# Estratto del documento
La narrazione è interrotta in più punti da split screen improvvisi, flashback biografici del protagonista (come scene della sua infanzia in famiglia) o da riprese a rallentatore con un forte potenziale evocativo; emblematica è la scena in cui Layla (Christina Ricci) è illuminata, come una bambola, in una sala da bowling mentre danza in modo ammiccante un lento tip-tap sulla musica di Moonchild dei King Crimson; o ancora restano iconiche le scene finali del film, in cui una visione del protagonista viene fissata sullo schermo attraverso l’utilizzo di un fermo-immagine pulp che inscena l’esatto istante di uno sparo su un morto attonito e l’istantaneo schizzo di sangue che ne segue.

Layla balla da sola al centro della scena in Buffalo ’66
Billy dopo essersi sparato un colpo alla tempia (nella sua visione) in Buffalo ’66

I colori stessi del film, tra il macabro e il tetro, proiettano la psiche del protagonista in una dimensione opprimente e insopportabile, da cui ha difficoltà ad evadere. Ancora una volta la regia serve la narrazione, se ne fa schiava, e le riprese che disturbano esteticamente lo spettatore hanno il fine di rimandargli, attraverso inquadrature e riprese a tratti paranoiche, il senso di intollerabilità e assurdità della storia.

I protagonisti al baratro della nevrosi

Billy Brown è figlio di un padre aggressivo e a tratti paranoico (a Billy basta mettere un coltello sulla tavola sulla quale stanno mangiando per vedersi accusare da lui di volerlo uccidere), di una madre insistente e invadente, ma al tempo stesso totalmente disattenta alla vita del figlio e unicamente presa dalle partite dei Buffalo Bills. Paradossale che Billy cerchi la loro approvazione? Niente di meno atipico, stando le dinamiche psicologiche che accompagnano un figlio non amato dai genitori. Ma è senz’altro già in questa scelta (cos’altro è cercare costantemente di apparire ciò che non si è agli occhi dei propri cari?) che si può rintracciare la melodrammaticità di questo film.

Sarà forse proprio questa fissazione della madre per la squadra di football americano a spingere Billy a giocare compulsivamente per guadagnare qualche soldo facile. Una delle sue puntate, da dieci milioni, proprio sui Buffalo, gli va però male a causa di un giocatore che si è a sua volta venduto. Per questa scommessa persa, e per la sua impossibilità di pagare la somma puntata, Billy è costretto a trascorrere cinque anni di carcere al posto di un altro vero colpevole. È l’unica possibilità che gli si offre per non soccombere e lui, fedele ad uno spirito stoico che sembra fare acqua da tutte le parti, la accetterà, continuando a coltivare in quegli anni di carcere la volontà di ammazzare quel giocatore che gli ha rovinato cinque anni di vita.

# Estratti dei record
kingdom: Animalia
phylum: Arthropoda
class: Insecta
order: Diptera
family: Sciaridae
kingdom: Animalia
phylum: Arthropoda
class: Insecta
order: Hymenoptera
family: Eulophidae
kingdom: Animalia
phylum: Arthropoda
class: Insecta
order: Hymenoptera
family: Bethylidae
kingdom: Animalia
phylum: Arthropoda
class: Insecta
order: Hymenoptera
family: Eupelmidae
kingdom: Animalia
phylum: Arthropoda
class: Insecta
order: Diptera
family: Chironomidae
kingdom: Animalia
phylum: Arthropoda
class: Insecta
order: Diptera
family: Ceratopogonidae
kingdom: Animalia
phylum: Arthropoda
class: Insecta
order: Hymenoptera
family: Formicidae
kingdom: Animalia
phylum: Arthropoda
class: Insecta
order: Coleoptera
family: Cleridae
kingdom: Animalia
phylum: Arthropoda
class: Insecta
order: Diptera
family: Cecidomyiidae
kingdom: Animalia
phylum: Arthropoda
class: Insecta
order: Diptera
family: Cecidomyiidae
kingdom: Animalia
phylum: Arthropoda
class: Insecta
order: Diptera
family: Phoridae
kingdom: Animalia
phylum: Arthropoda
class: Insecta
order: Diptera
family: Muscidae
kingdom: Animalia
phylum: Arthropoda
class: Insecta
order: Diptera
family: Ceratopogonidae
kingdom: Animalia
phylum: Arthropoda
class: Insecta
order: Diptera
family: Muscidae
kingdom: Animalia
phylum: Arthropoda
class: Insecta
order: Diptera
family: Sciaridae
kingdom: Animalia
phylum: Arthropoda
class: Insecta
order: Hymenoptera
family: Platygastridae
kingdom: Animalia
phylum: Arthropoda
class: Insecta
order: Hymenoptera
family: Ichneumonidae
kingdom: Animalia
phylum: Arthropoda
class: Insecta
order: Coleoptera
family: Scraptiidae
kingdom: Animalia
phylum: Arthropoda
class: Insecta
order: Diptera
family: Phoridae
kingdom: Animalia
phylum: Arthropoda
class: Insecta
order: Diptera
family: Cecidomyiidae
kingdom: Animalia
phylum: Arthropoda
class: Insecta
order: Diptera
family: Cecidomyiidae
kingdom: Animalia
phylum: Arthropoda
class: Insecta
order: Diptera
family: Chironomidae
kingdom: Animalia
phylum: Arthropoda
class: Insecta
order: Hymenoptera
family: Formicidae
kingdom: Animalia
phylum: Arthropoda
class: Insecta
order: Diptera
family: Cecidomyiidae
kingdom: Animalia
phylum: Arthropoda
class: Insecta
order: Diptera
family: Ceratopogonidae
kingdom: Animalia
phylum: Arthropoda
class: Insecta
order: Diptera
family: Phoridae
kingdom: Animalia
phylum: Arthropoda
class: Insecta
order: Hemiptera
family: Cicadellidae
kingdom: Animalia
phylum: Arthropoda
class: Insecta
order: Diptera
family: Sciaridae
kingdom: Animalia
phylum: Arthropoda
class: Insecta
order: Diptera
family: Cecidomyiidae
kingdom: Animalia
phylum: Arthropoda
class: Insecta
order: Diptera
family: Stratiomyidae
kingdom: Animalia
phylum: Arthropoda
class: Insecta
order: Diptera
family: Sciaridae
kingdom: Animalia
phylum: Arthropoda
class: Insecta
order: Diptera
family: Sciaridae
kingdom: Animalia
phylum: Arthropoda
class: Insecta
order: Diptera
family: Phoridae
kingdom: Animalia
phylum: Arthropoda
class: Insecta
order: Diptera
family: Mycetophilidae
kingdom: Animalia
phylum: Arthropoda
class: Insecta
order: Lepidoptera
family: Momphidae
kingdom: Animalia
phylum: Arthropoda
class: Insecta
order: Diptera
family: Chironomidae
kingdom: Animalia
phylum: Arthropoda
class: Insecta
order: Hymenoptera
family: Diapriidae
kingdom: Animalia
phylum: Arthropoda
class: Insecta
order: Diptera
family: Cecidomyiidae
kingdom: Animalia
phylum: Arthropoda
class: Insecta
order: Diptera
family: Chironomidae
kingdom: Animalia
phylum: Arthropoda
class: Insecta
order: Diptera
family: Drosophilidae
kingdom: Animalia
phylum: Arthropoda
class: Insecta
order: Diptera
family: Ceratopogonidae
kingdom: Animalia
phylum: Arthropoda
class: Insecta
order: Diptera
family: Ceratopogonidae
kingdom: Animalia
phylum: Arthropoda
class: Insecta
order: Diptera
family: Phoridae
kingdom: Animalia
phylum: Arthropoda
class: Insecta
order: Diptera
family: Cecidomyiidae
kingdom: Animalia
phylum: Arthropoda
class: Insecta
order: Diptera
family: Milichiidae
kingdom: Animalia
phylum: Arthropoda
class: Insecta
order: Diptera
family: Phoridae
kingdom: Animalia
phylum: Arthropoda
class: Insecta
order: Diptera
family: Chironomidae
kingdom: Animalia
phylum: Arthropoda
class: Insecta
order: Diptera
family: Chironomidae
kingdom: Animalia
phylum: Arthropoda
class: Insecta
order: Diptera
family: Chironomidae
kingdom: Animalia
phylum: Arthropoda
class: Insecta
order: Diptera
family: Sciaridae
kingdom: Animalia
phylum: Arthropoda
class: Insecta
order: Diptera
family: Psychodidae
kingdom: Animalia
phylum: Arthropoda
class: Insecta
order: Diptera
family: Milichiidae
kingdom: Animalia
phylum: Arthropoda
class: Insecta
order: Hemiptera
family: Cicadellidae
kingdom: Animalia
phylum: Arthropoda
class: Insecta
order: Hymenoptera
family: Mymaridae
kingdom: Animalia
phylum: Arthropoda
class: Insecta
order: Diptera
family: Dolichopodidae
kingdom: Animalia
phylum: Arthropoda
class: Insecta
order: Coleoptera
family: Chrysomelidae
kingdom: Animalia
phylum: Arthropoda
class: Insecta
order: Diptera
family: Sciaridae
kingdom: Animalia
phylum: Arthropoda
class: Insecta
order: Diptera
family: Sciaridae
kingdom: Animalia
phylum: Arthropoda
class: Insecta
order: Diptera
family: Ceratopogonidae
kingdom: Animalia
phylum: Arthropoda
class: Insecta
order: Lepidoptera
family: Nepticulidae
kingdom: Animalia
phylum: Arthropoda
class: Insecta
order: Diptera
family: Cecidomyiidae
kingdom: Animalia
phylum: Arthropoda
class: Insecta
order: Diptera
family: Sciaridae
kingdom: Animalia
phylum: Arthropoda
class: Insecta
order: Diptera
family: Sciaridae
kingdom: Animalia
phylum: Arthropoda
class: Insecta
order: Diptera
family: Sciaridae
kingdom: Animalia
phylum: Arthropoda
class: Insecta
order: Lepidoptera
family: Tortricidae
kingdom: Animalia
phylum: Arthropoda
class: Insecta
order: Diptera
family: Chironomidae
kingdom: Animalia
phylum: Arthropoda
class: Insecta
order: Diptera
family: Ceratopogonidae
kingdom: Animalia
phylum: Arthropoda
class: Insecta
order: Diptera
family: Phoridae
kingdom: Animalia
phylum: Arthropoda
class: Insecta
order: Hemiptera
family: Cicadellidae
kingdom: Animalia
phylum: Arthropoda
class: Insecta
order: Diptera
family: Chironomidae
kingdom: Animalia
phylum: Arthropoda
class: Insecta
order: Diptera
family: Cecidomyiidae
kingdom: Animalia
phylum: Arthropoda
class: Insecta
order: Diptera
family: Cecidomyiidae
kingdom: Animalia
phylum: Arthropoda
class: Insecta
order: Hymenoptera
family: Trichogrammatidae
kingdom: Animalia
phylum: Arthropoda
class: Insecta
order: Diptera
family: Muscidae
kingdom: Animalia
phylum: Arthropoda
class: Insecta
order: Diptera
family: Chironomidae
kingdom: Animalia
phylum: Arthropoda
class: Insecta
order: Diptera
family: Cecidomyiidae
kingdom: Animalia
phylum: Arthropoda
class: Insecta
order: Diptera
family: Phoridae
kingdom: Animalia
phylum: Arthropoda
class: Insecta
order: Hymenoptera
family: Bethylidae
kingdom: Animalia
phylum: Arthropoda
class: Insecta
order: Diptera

# Compiti da svolgere
1: Trascrivi alla lettera le righe dei record, partendo dall'inizio dei record e terminando con la riga che contiene "family: Eupelmidae", questa inclusa.
2: Scrivi il seguito dell'analisi del film Buffalo ’66, riprendendo subito dopo l'ultima frase riportata.

# Risposte ai compiti
1:
kingdom: Animalia
phylum: Arthropoda
class: Insecta
order: Diptera
family: Sciaridae
kingdom: Animalia
phylum: Arthropoda
class: Insecta
order: Hymenoptera
family: Eulophidae
kingdom: Animalia
phylum: Arthropoda
class: Insecta
order: Hymenoptera
family: Bethylidae
kingdom: Animalia
phylum: Arthropoda
class: Insecta
order: Hymenoptera
family: Eupelmidae

2:
Una volta uscito di lì, totalmente perso nelle menzogne che ha rifilato per anni ai suoi genitori, a cui ha raccontato di lavorare per il governo americano e di essersi sposato, Billy è costretto in malafede a rapire una ragazza, Layla, una inverosimile e svampita ballerina che sarà costretta dalla sua violenza a interpretare la parte della sua brava mogliettina.

Billy e Layla a pranzo dai suoi; il padre, molesto anche con la ragazza, e la madre, superficiale e distratta in Buffalo ’66

È a tavola coi suoi, dove con la forza Billy – a cui si contrappone la passività di Layla – la trascinerà, che si mette in scena tutto il concerto nevrotico della situazione.

Ad impressionare non è naturalmente soltanto il senso di amore che sembra nascere istantaneamente negli occhi di Layla al cospetto del suo carnefice (qui la nevrosi non risparmia nessuno e non è difficile pensare alla Sindrome di Stoccolma), ma anche il paradosso che si ingenera nell’incontro tra i due: Billy è sì un violento, una sorte di aggressore, un omicida in potenza, ma è anche un bambino che non è mai stato visto dai propri genitori. È qui, in queste congiunture sottili e pretestuose, che noi possiamo rintracciare l’ambivalenza del personaggio, che da un lato cerca tenerezza e convalida da parte dei suoi e della ragazza, e dall’altra non riesce ad accettarne nessuna, sempre paranoicamente convinto che gli altri lo giudichino male.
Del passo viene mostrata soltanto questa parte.